The clarity that effective risk data aggregation provides will help banks streamline their businesses, and can allow banks to make better judgments through more accurate risk analysis. Aggregated information across all channels will enable to provide comprehensive support and services to existing customers. The robust data framework also helps banks supervise and anticipate future problems, giving them a clear view for data analysis.
It can lead to gains in efficiency, reduce probability of losses and enhance strategic decision making, ultimate benefiting a bank’s profitability.
Dodd-Frank's Impact on Regulatory ReportingHEXANIKA
We previously analyzed how Dodd-Frank and how the new regulations have impacted large banks as well as midsize and small banks. This time, we will look at how the law meant to address one issue (avoid a financial meltdown similar to 2008) might have created other challenges for banks – the most important one that of regulatory reporting:
Regulatory impact on small and midsize banksHEXANIKA
Recent CCAR and Dodd-Frank Stress Tests have concluded that banks are severely under the lurch due to regulatory compliance issues, small and midsize banks being the most affected. We explain the impact in brief.
Even tho Pi network is not listed on any exchange yet.
Buying/Selling or investing in pi network coins is highly possible through the help of vendors. You can buy from vendors[ buy directly from the pi network miners and resell it]. I will leave the telegram contact of my personal vendor.
@Pi_vendor_247
how to sell pi coins in all Africa Countries.DOT TECH
Yes. You can sell your pi network for other cryptocurrencies like Bitcoin, usdt , Ethereum and other currencies And this is done easily with the help from a pi merchant.
What is a pi merchant ?
Since pi is not launched yet in any exchange.

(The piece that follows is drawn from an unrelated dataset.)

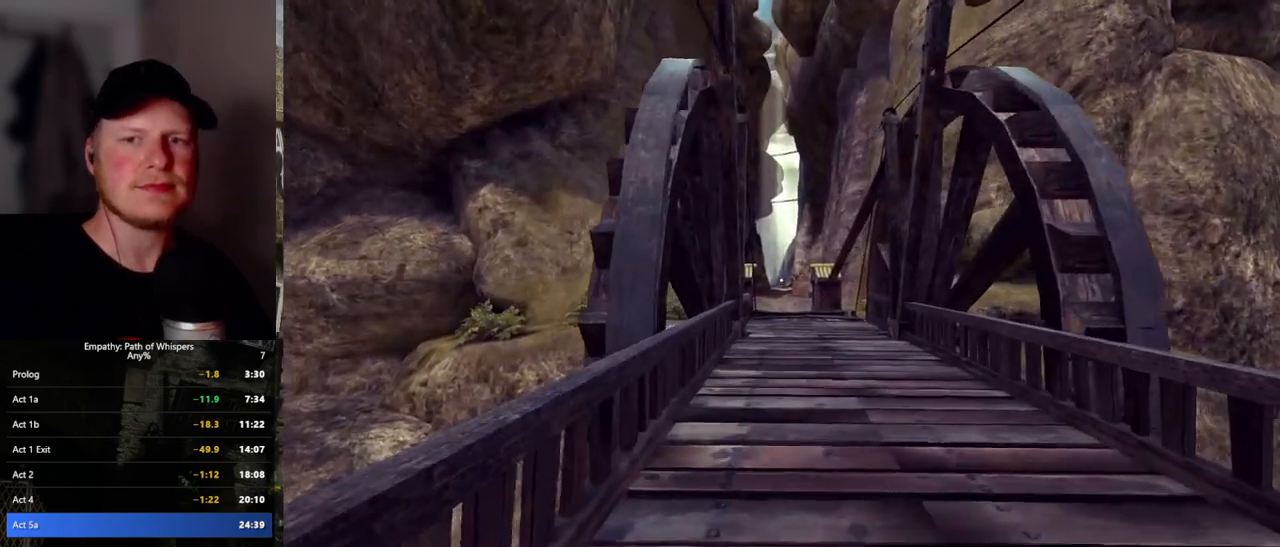
{"keys": ["shift_l", "w"], "mouse": [], "events": []}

The only way you can sell right now is through merchants.
A verified Pi merchant is someone who buys pi network coins from miners and resell them to investors looking forward to hold massive quantities of pi coins before mainnet launch in 2026.
I will leave the telegram contact of my personal pi merchant to trade with.
@Pi_vendor_247
What website can I sell pi coins securely.DOT TECH
Currently there are no website or exchange that allow buying or selling of pi coins..
But you can still easily sell pi coins, by reselling it to exchanges/crypto whales interested in holding thousands of pi coins before the mainnet launch.
Who is a pi merchant?
A pi merchant is someone who buys pi coins from miners and resell to these crypto whales and holders of pi..
This is because pi network is not doing any pre-sale. The only way exchanges can get pi is by buying from miners and pi merchants stands in between the miners and the exchanges.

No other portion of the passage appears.